Spending hours in synagogue on Yom Kippur — the 25-hour-fast that this year begins Sunday evening — can feel like involuntary confinement. But many Jews know literally what it is like to spend the High Holidays in prison.

Rabbis associated with the more than 40-year-old Florida-based Aleph Institute will visit Jewish inmates ahead of this Yom Kippur, as some have done for many years.

In addition to serving Jewish inmates and their families, the institute assists US military personnel and those who are institutionalized or at risk for incarceration due to mental illness or addiction, as well as their family members.

Mendy Katz, a Chabad rabbi and the institute’s Miami-based director of outreach programs, told JNS that he has visited prisoners around Yom Kippur for nearly three decades.

“Everyone in prison feels the heavy load of justice and understands what it means to be judged and to be sentenced,” Katz said. “They also understand the concepts of compassion, repentance and forgiveness.”

High Holiday central themes are “very consistent with what incarcerated individuals go through on a daily basis,” he added. “It’s pretty easy to talk about the themes of Yom Kippur with them.”

Some prisoners are very remorseful, while others are less so, in Katz’s experience. “Everyone is different,” he said.

Yisroel Baumgarten, a rabbi who works at Chabad Young Professionals in Brooklyn, began visiting prisons as an Aleph Institute volunteer before Yom Kippur two years ago.

“What makes me go back is seeing the appreciation that the prisoners have for the visits and how much it means for them,” he said. “There was a fellow we visited this summer who said we were the only visitors he’s had in years.”

“It’s just raw emotions when you’re there,” Baumgarten added. “You really see the appreciation.”

Sholom Lipskar, a Chabad rabbi and founder of the Shul of Bal Harbour in Surfside, Florida, told JNS that he was encouraged to created the Aleph Institute in 1981 by the Rebbe, the late Rabbi Menachem Mendel Schneerson. At the time, no one was addressing the needs of those in a limited environment, Rabbi Lipskar said. “They didn’t have access to all the spiritual needs that are critical for their lives and in particular their families, so we successfully filled that void.”

========================================================================

STATED EXERCISE A -> Quote the Yom Kippur article word for word from "Spending hours in" to "for many years.".
The records have no connection to the Yom Kippur article.

========================================================================

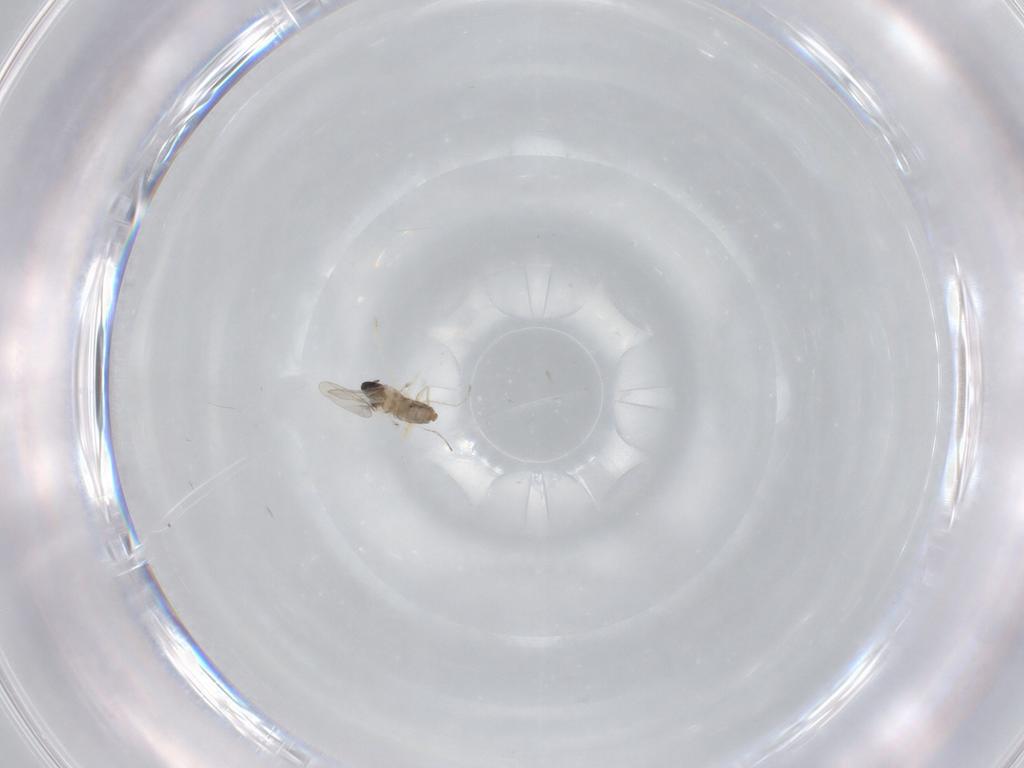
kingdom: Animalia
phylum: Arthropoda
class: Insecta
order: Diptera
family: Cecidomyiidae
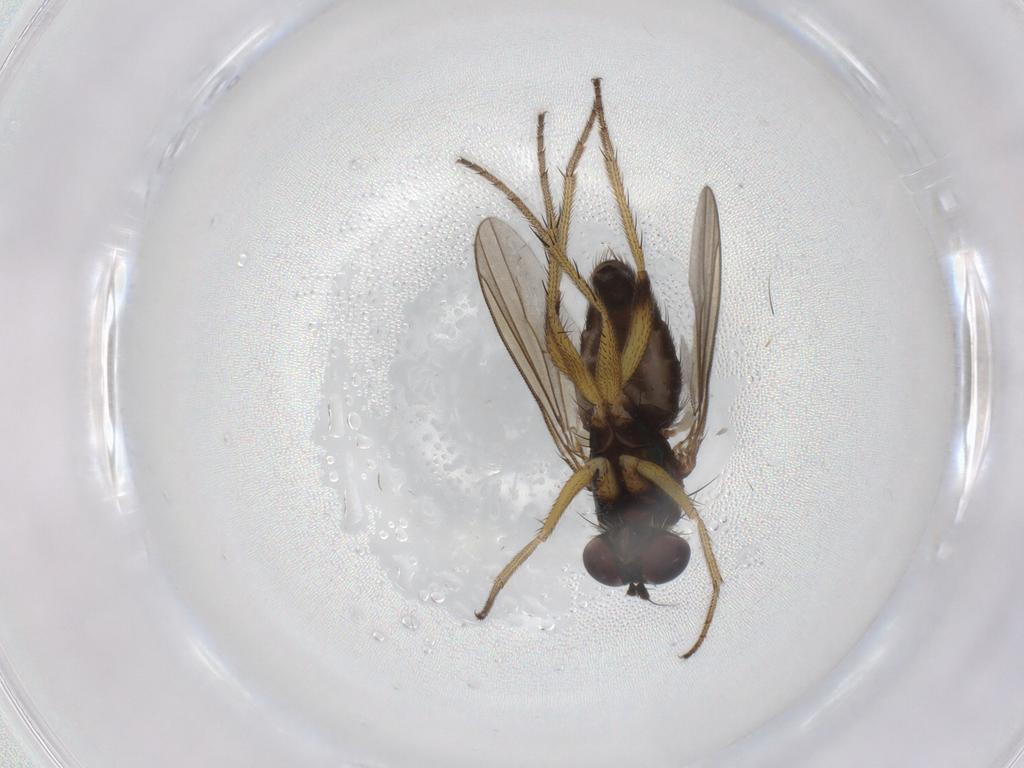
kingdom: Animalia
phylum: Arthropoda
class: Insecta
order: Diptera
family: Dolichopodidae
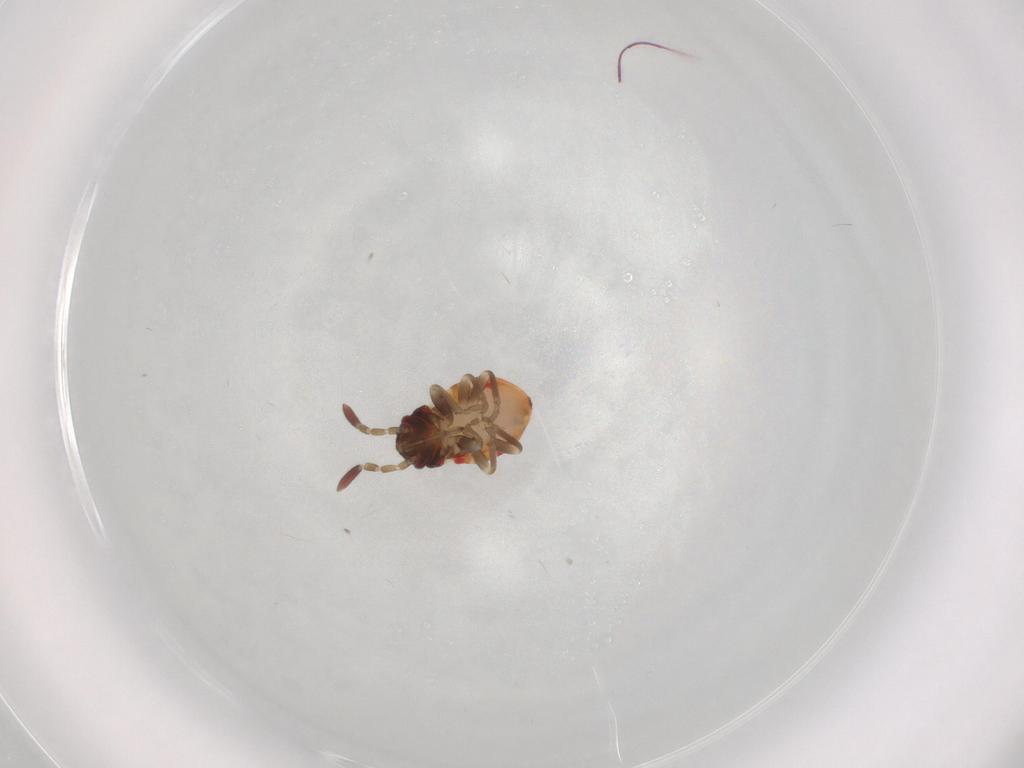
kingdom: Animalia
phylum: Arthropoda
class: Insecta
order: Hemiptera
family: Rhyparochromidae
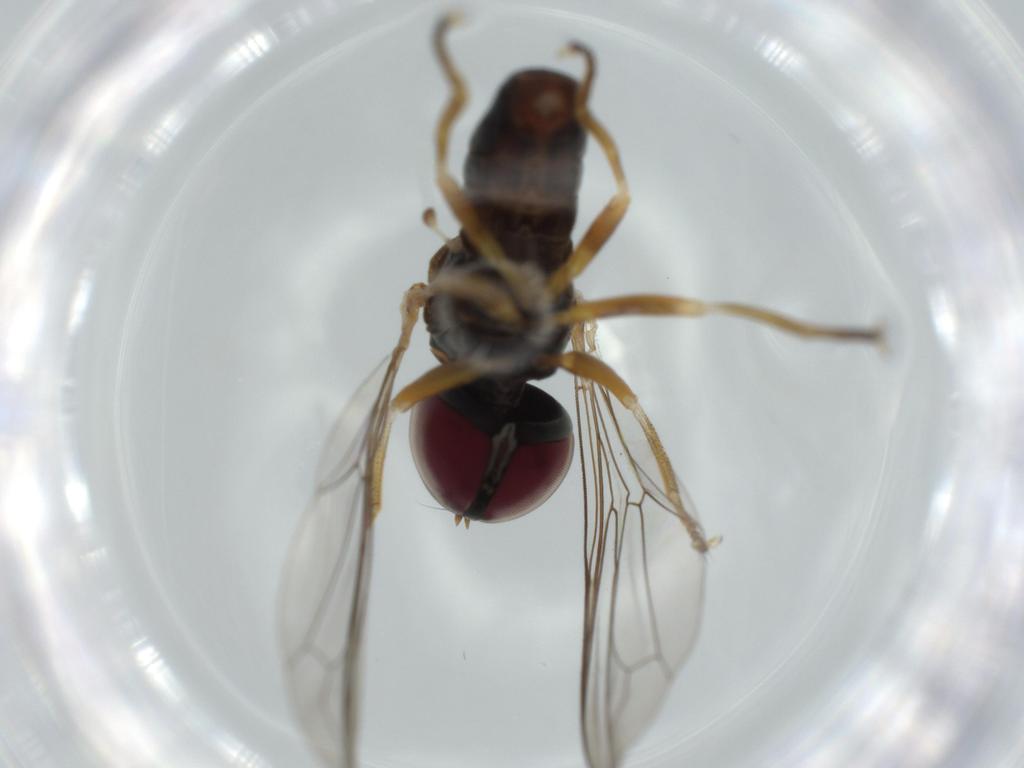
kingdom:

========================================================================

STATED EXERCISE B -> Please lay out the records from the line with "family: Dolichopodidae" through the last line of the records as a Markdown table with the columns Number and Record line, leaving out the pictures and any blank lines.

SOLUTION A ->
Spending hours in synagogue on Yom Kippur — the 25-hour-fast that this year begins Sunday evening — can feel like involuntary confinement. But many Jews know literally what it is like to spend the High Holidays in prison.

Rabbis associated with the more than 40-year-old Florida-based Aleph Institute will visit Jewish inmates ahead of this Yom Kippur, as some have done for many years.

SOLUTION B ->
| Number | Record line |
|---|---|
| 1 | family: Dolichopodidae |
| 2 | kingdom: Animalia |
| 3 | phylum: Arthropoda |
| 4 | class: Insecta |
| 5 | order: Hemiptera |
| 6 | family: Rhyparochromidae |
| 7 | kingdom: |